▶ **PROBLEM DESCRIPTION**
Which of the lines below holds the string "pixels"? Copy every line that does.

▶ **MATERIALS PROVIDED**
# # # #
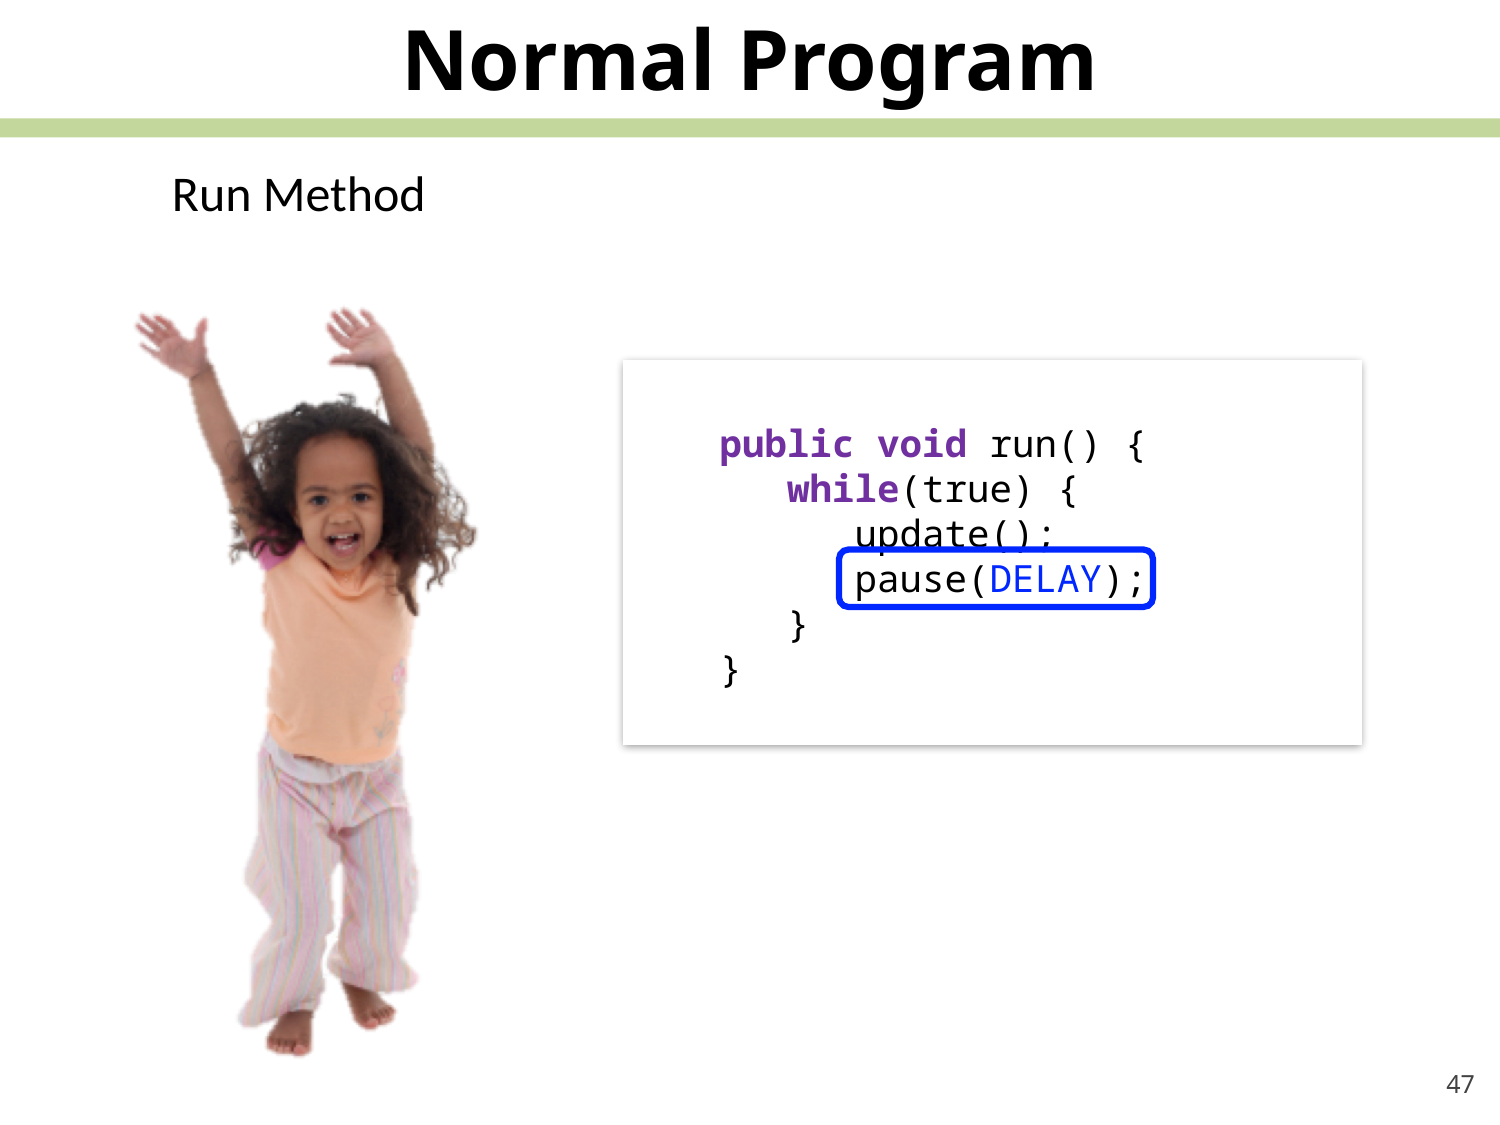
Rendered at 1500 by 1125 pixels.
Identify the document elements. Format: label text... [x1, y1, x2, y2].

text_box Normal Program [0, 0, 1500, 120]
text_box Run Method [157, 154, 441, 185]
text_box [637, 374, 1348, 734]
picture [40, 185, 672, 1125]
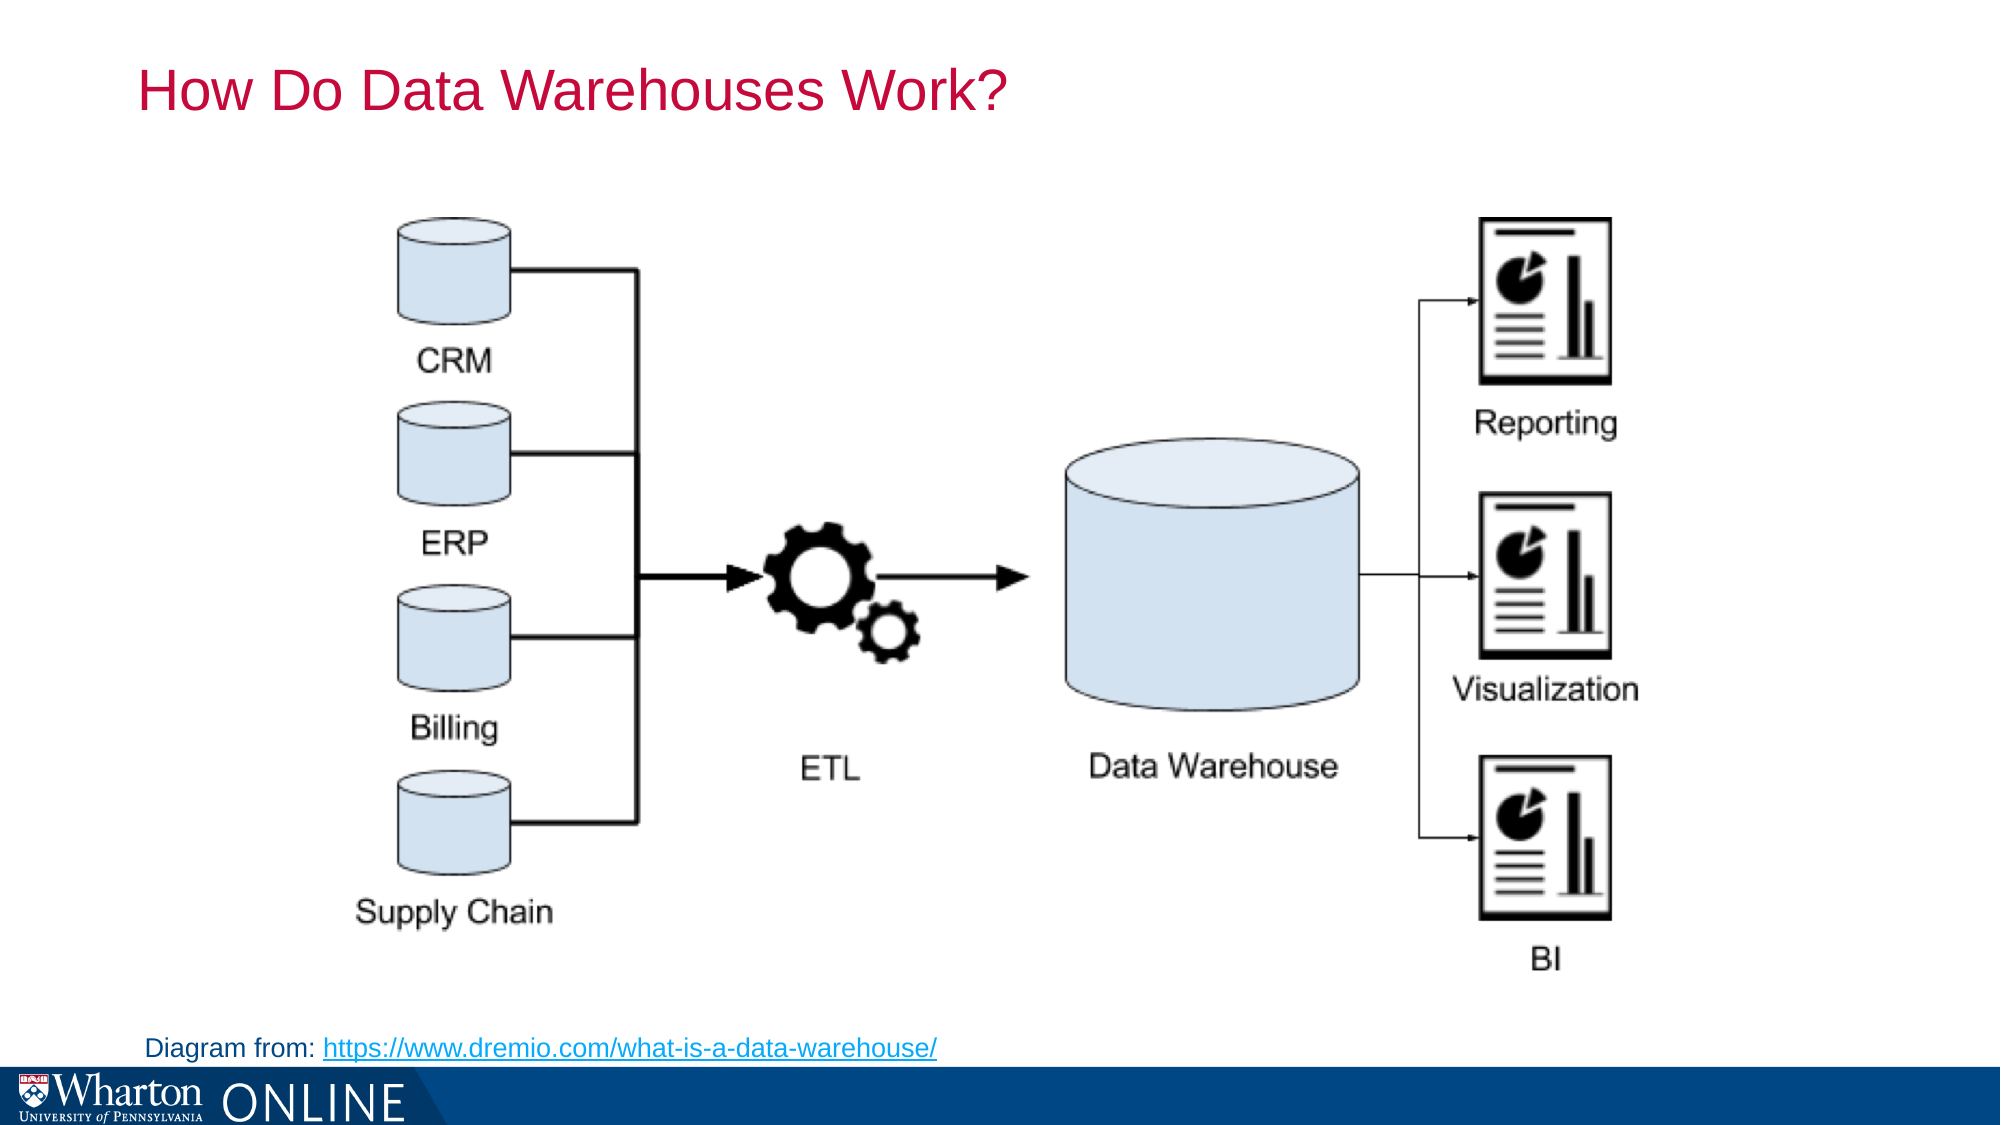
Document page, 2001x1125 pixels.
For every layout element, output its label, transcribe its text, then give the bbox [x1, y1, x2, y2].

picture [328, 217, 1672, 994]
picture [19, 1072, 404, 1124]
title How Do Data Warehouses Work? [137, 59, 1863, 139]
text_box Diagram from: https://www.dremio.com/what-is-a-data-warehouse/ [125, 1027, 1390, 1086]
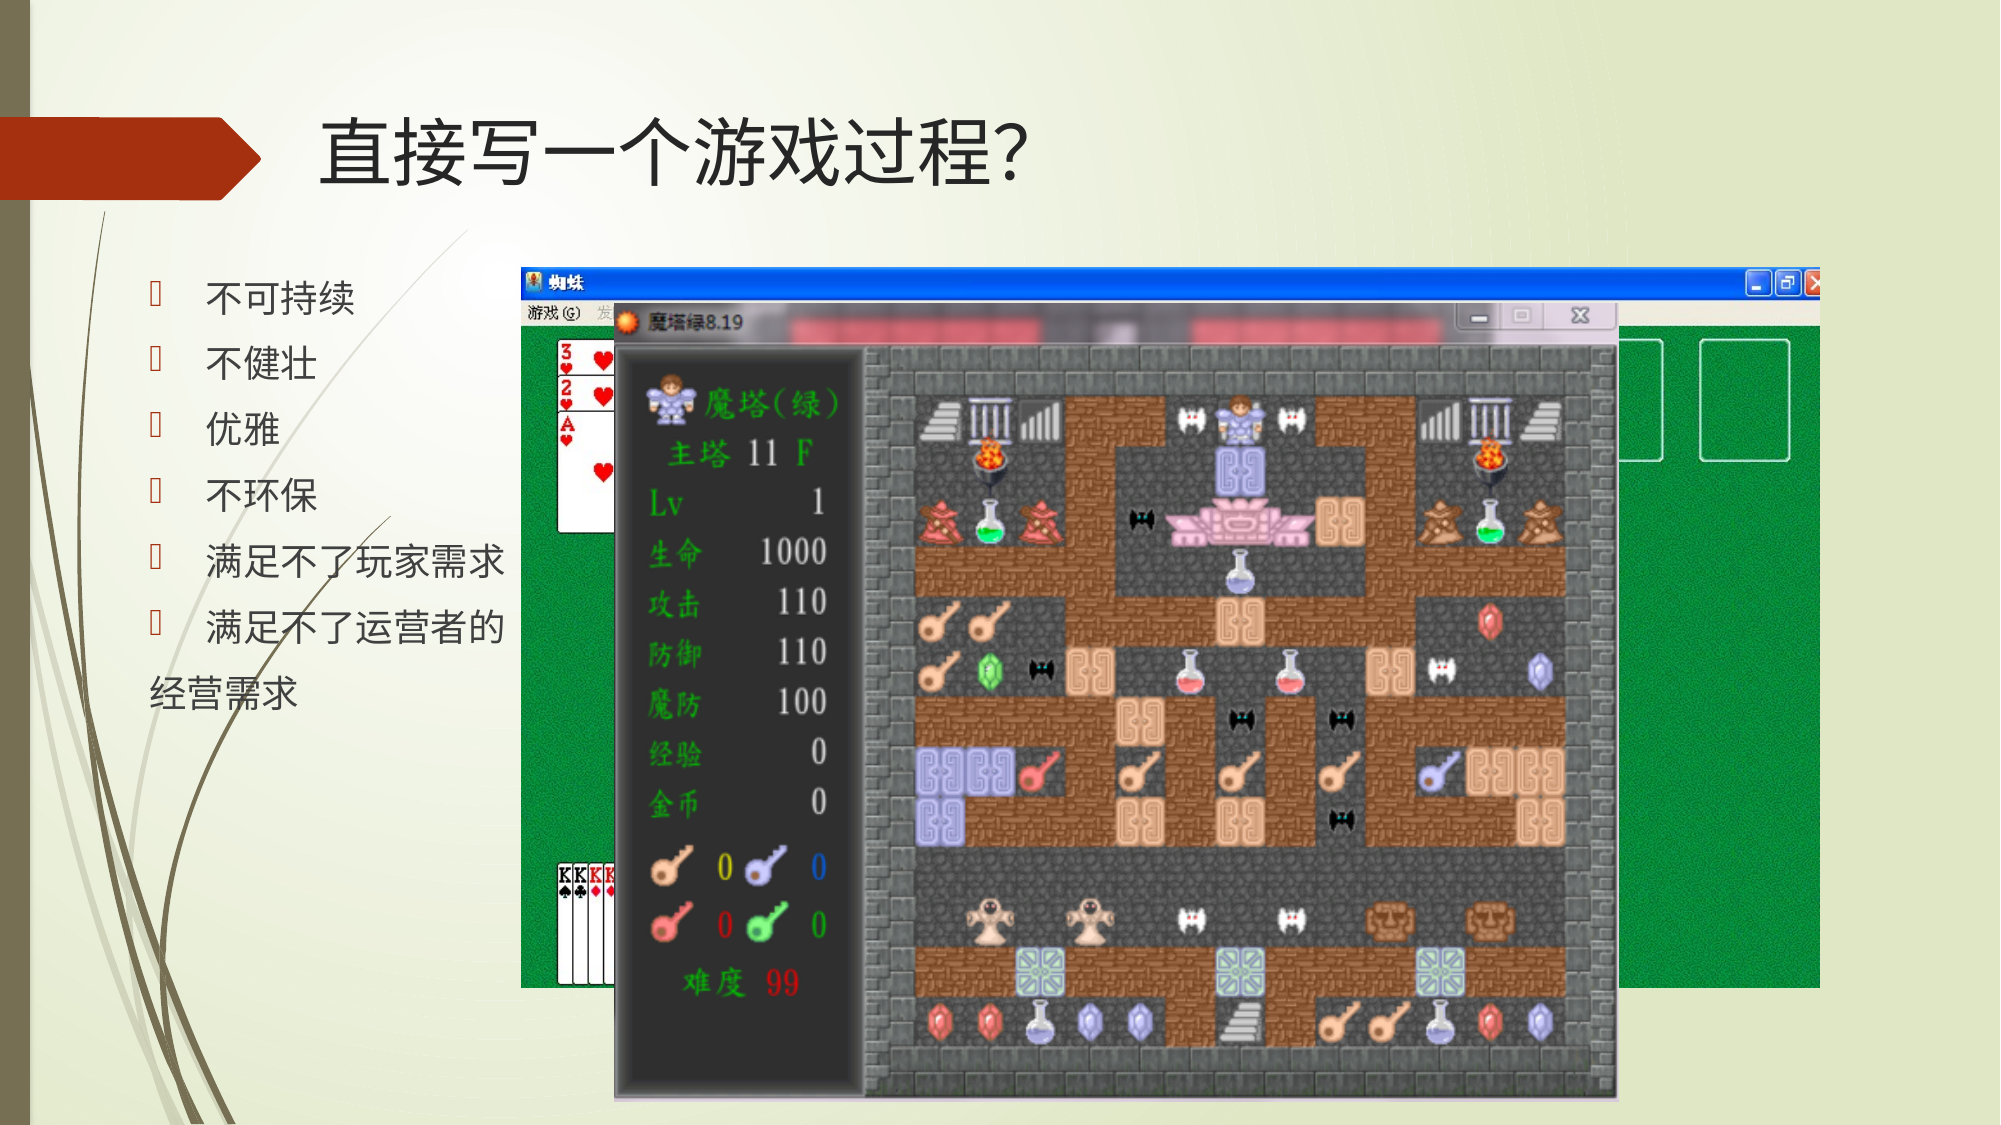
# # # #
▶ **ANSWER SPACE**
Rendered at 1500 by 1125 pixels.
Document page, 2001x1125 pixels.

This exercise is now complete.